Juba had rolled away the rug and removed the wooden hatch to leave the hole uncovered. He placed the computer in the backpack and laid it on the far side of the hole. Once again, he had downloaded the important information on the memory stick as a backup, and the small device was in his breast pocket.
It was going to be a one-shot battle, and whoever fired first probably would win-but that shot had to score. Otherwise the advantage, however miniscule, switched to the other sniper. Juba would be patient, take the critical shot, and then grab the backpack, roll into the spider hole, and leave. Shoot and scoot, the Americans snipers called it.
He racked a round into the chamber of the M40A1 and settled behind his scope to wait.
THEY WRAPPED BOTH OF the captured men tightly in rings of duct tape. A hand-drawn map of the area had been pulled from the commander’s pocket, and Sybelle and Kyle spread it on the floor, compared it with their own maps, and worked out the grid coordinates of the house where Juba was said to wait.
“I don’t like this High Noon, mano-a-mano bullshit,” Sybelle said. “The guy is too good.”

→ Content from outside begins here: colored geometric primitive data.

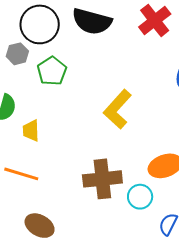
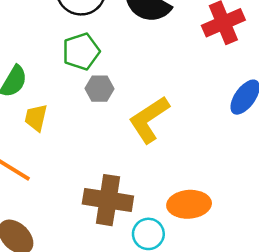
gray hexagon: (17, 54) -> (100, 89), moved

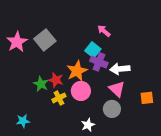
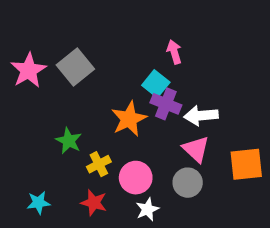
pink arrow: (104, 31) -> (174, 52), turned 32
red star: (56, 80) -> (94, 203), moved
pink circle: (81, 91) -> (136, 178), moved
orange square: (147, 98) -> (246, 164), size x1.5

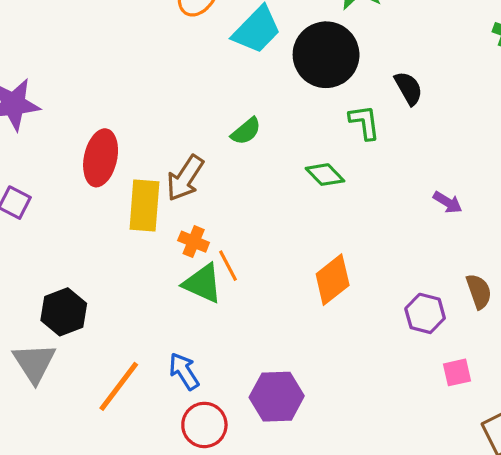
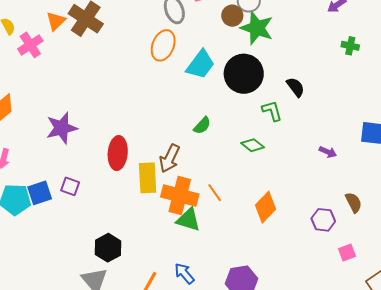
orange cross: (194, 242) -> (180, 195), size x2.0
orange line: (228, 266) -> (215, 193), moved

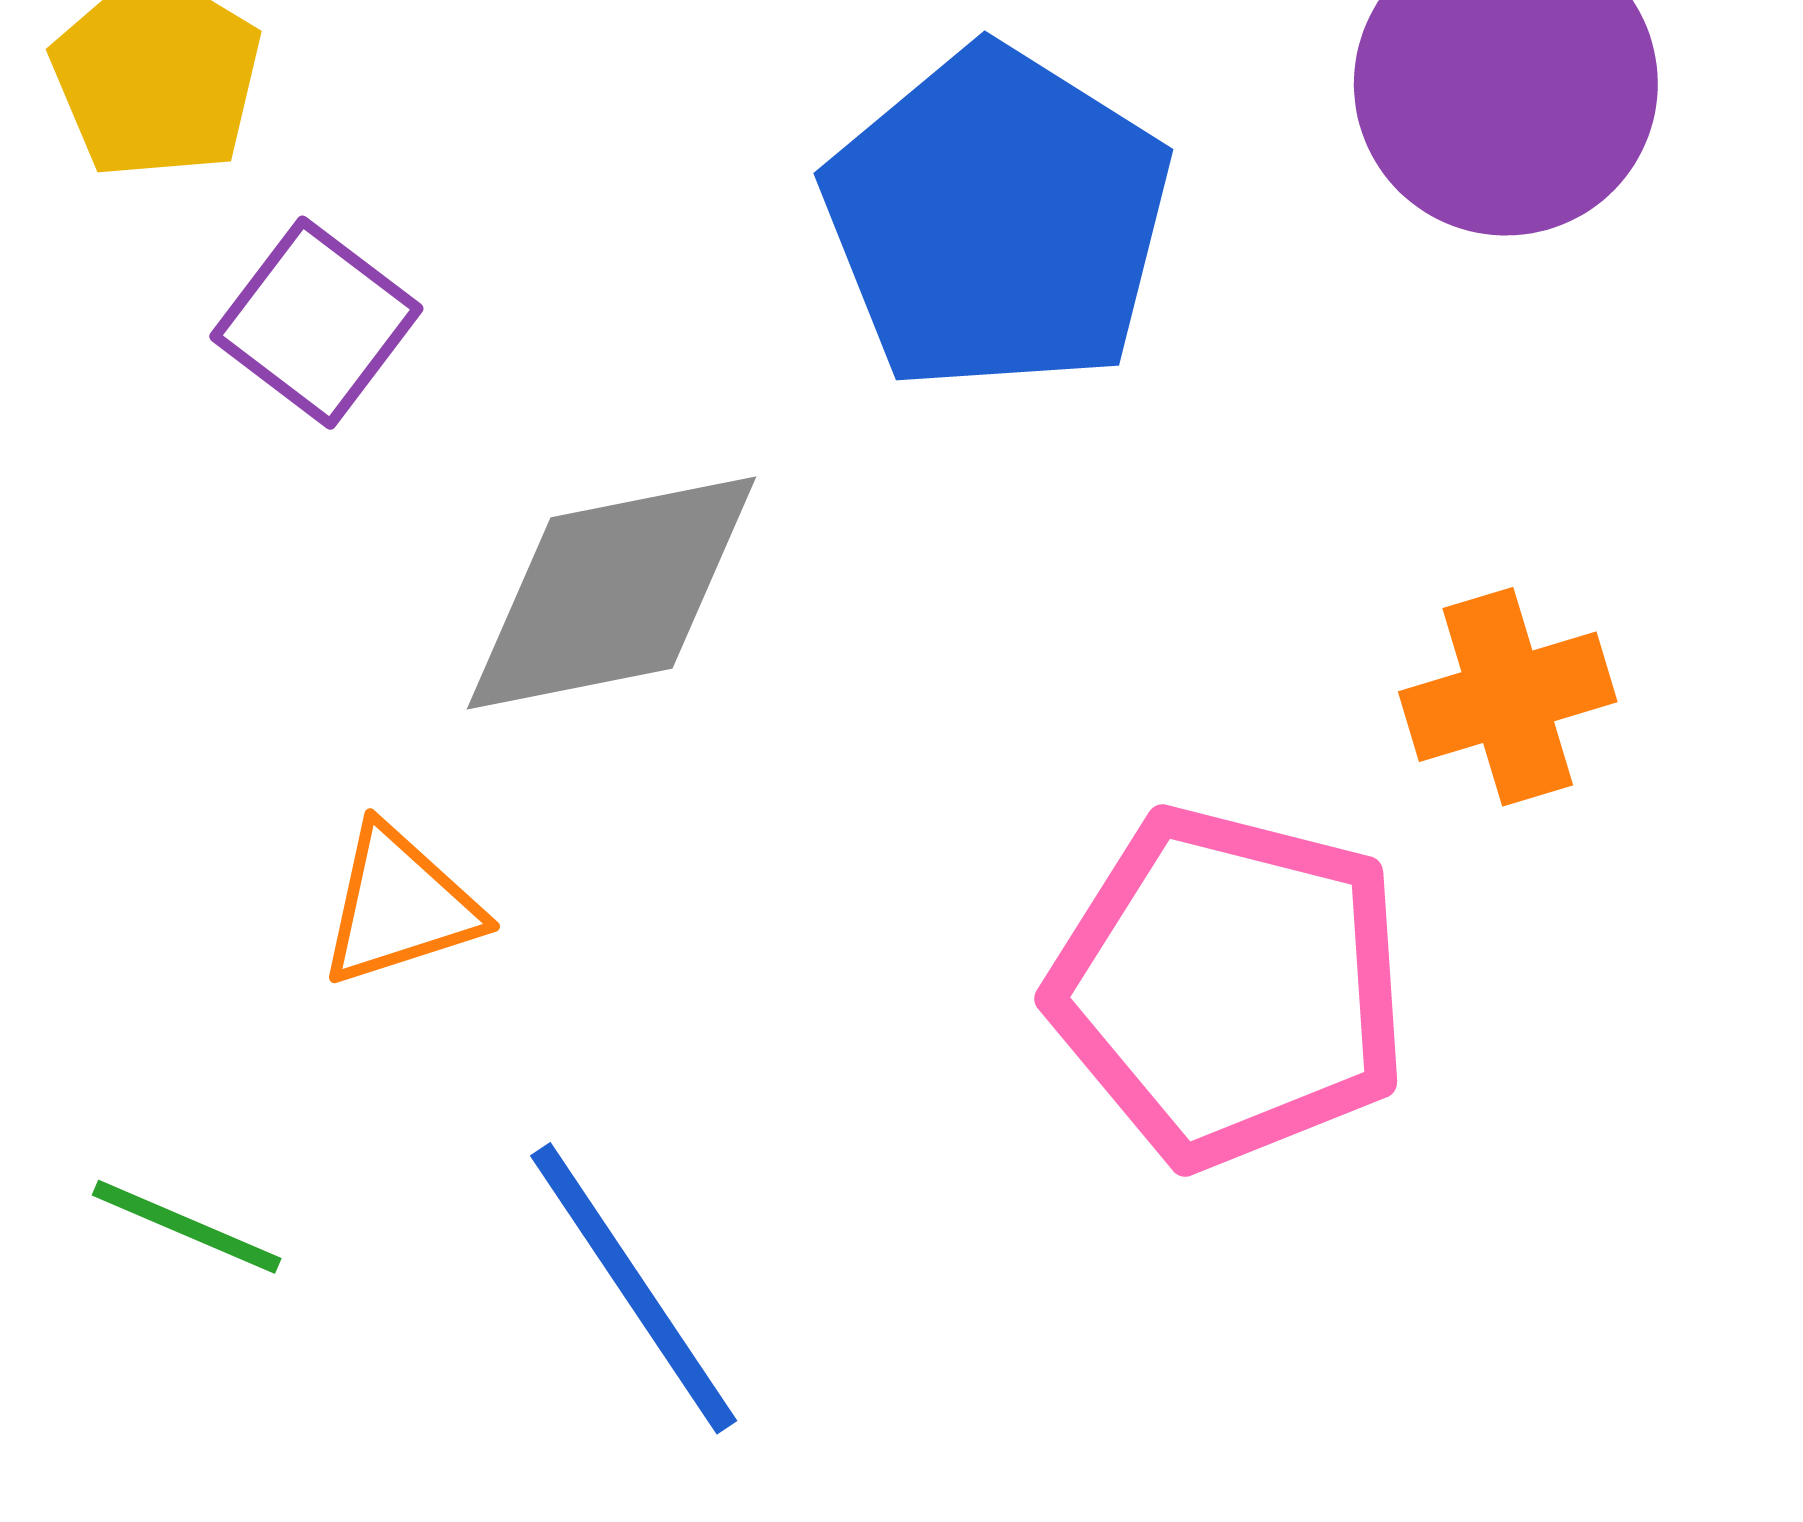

“Hey, I never said that I want a quick-draw contest. He’s the one fixated on taking my scalp to show he’s the baddest sniper around. That ego is forcing him to stay put instead of hauling ass.” Kyle sat on the floor, with his legs crossed and his M40A1 resting in the crook of his right arm. “I just want to kill the bastard any way we can.”
Sybelle, down on one knee, brushed some hair back from her eyes. She was sweating, and it was still morning. “You’re not going to play fair?”

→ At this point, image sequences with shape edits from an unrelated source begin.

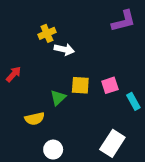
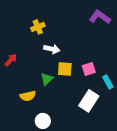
purple L-shape: (124, 21) -> (100, 17), turned -130
white arrow: (64, 49) -> (52, 49), moved
white rectangle: (112, 143) -> (89, 101), moved

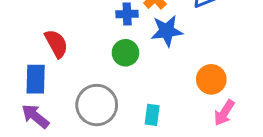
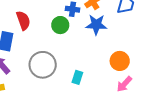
green circle: (125, 53) -> (60, 25), moved

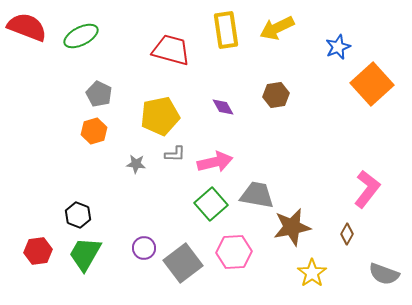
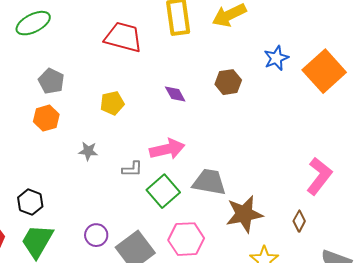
blue star: (338, 47) -> (276, 58), moved
yellow pentagon: (160, 116) -> (112, 103), size x0.6
gray L-shape: (175, 154) -> (132, 169), moved

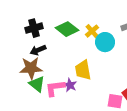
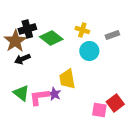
black cross: (34, 28) -> (27, 29), moved
yellow cross: (92, 31) -> (82, 30), moved, turned -32
brown star: (31, 68) -> (15, 41), moved, turned -30

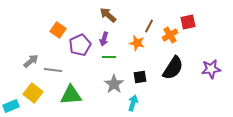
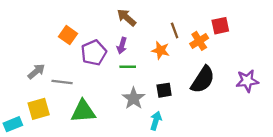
brown line: (149, 26) -> (175, 30), turned -48
yellow square: (33, 93) -> (39, 109), turned 36

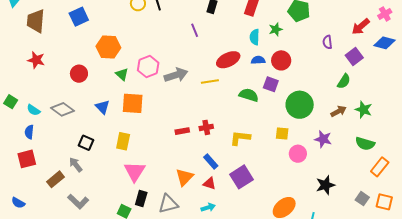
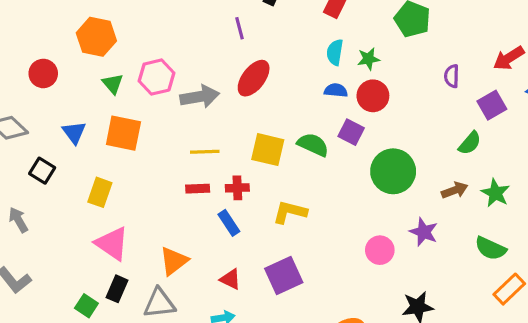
green star: (276, 29) -> (369, 59), moved
red ellipse: (228, 60) -> (254, 78), moved, turned -35
yellow line: (210, 81) -> (205, 152), moved
yellow square: (282, 133) -> (268, 150), moved, size x1.5
black square: (86, 143) -> (42, 171), moved
blue rectangle: (211, 161) -> (229, 223), moved
pink triangle: (135, 171) -> (112, 244), turned -35
orange triangle: (185, 177) -> (174, 261), moved

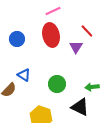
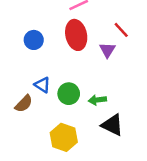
green circle: (57, 84) -> (69, 94), moved
green arrow: (92, 87) -> (97, 100), moved

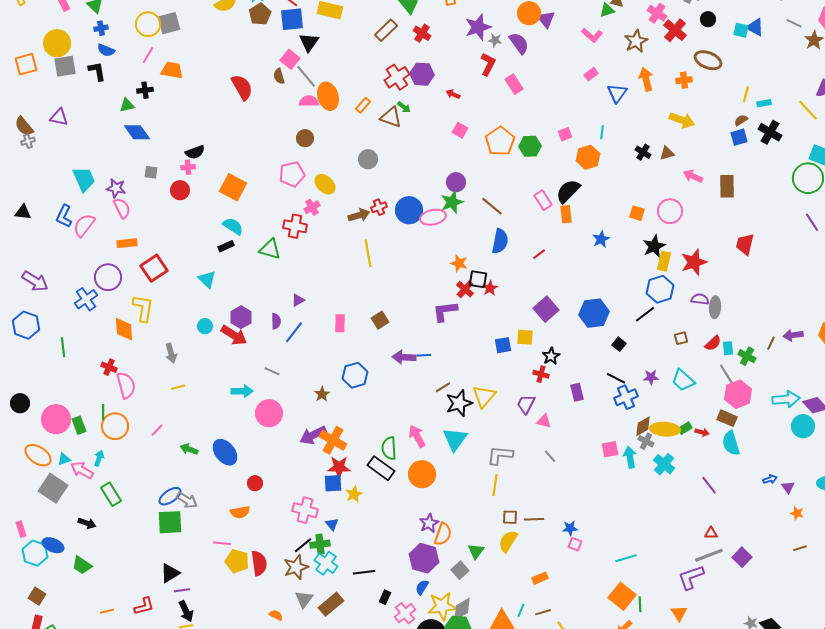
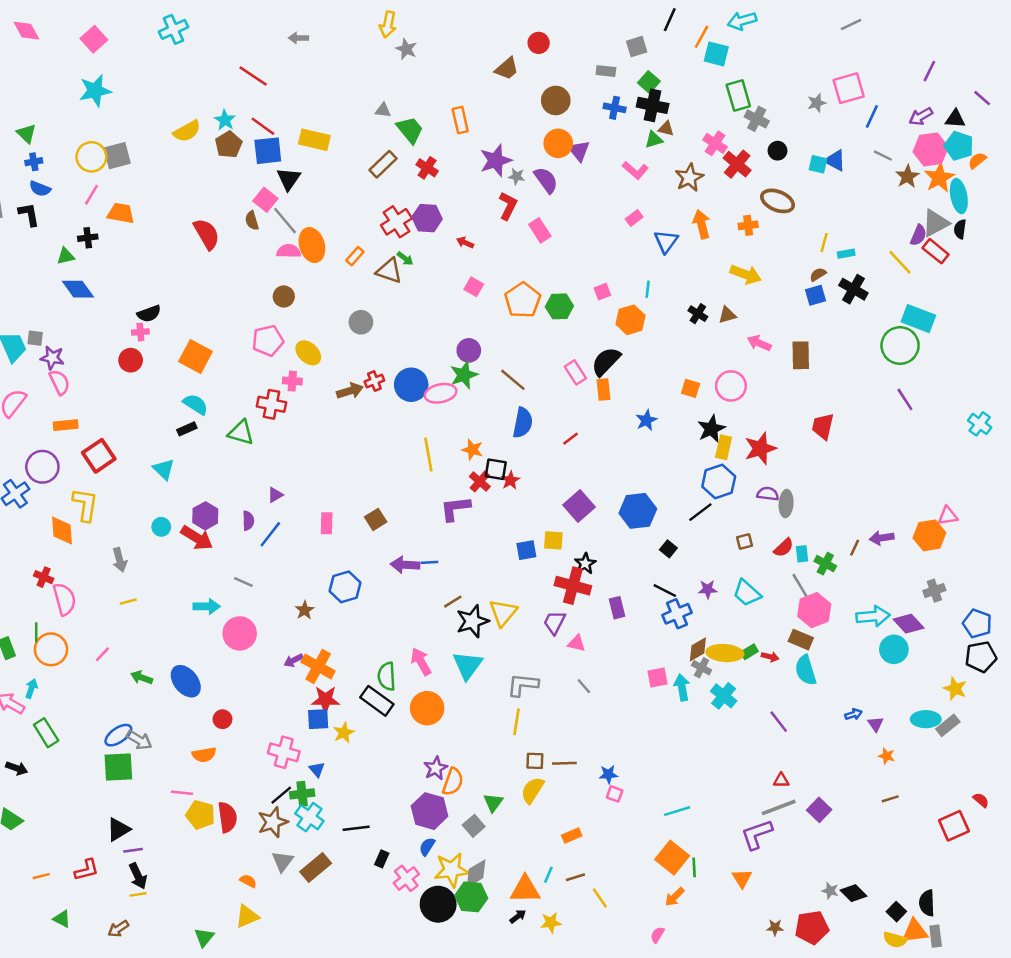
gray square: (151, 172) -> (35, 338), moved
pink cross: (312, 207) -> (292, 381), turned 35
yellow line: (368, 253) -> (428, 455), moved
red cross: (541, 374) -> (573, 586), size x1.8
purple arrow: (313, 435) -> (294, 660), size x0.6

“Nope. Never happen. As much as I definitely want to personally blow him away, we have a lot of other gadgets in our toolbox.”

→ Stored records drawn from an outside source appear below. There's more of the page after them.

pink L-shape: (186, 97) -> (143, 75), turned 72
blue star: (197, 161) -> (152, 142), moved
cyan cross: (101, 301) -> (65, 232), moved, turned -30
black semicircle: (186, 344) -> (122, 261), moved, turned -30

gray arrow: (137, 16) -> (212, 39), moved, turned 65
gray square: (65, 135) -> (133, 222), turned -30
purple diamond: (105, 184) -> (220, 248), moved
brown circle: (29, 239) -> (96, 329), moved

When he explained his plan, Sybelle relayed the orders back to the task force.
The big armored force that had been moving awkwardly suddenly fell into exact positions and nosed casually into the village streets, heading in to secure the area, disarm the remaining house lined with explosives, and retrieve the bodies of its dead soldiers. Sporadic small arms fire whanged off the thick armor plate and was answered with booming cannons and machine guns.
Fifty thousand feet overhead, a strange-looking toothpick of an aircraft received new commands from its controller on the ground at Balad Air Base and tipped over to descend to a lower altitude. The MQ-9 Reaper hunter-killer unmanned aerial vehicle had been on station for nine hours and had plenty of fuel left. It wore a pair of GBU-12 Paveway II laser-guided six-hundred-pound smart bombs beneath its wings.
“LET’S DO IT,” KYLE said. “You go high and paint the building, and I stay down on the dirt to draw his attention.”
Sybelle gave him a long look. “Take it easy out there, pardner. And remember we have exactly fifteen minutes, not a second more. Do not go in that building.” Then she rolled through a side window and was gone.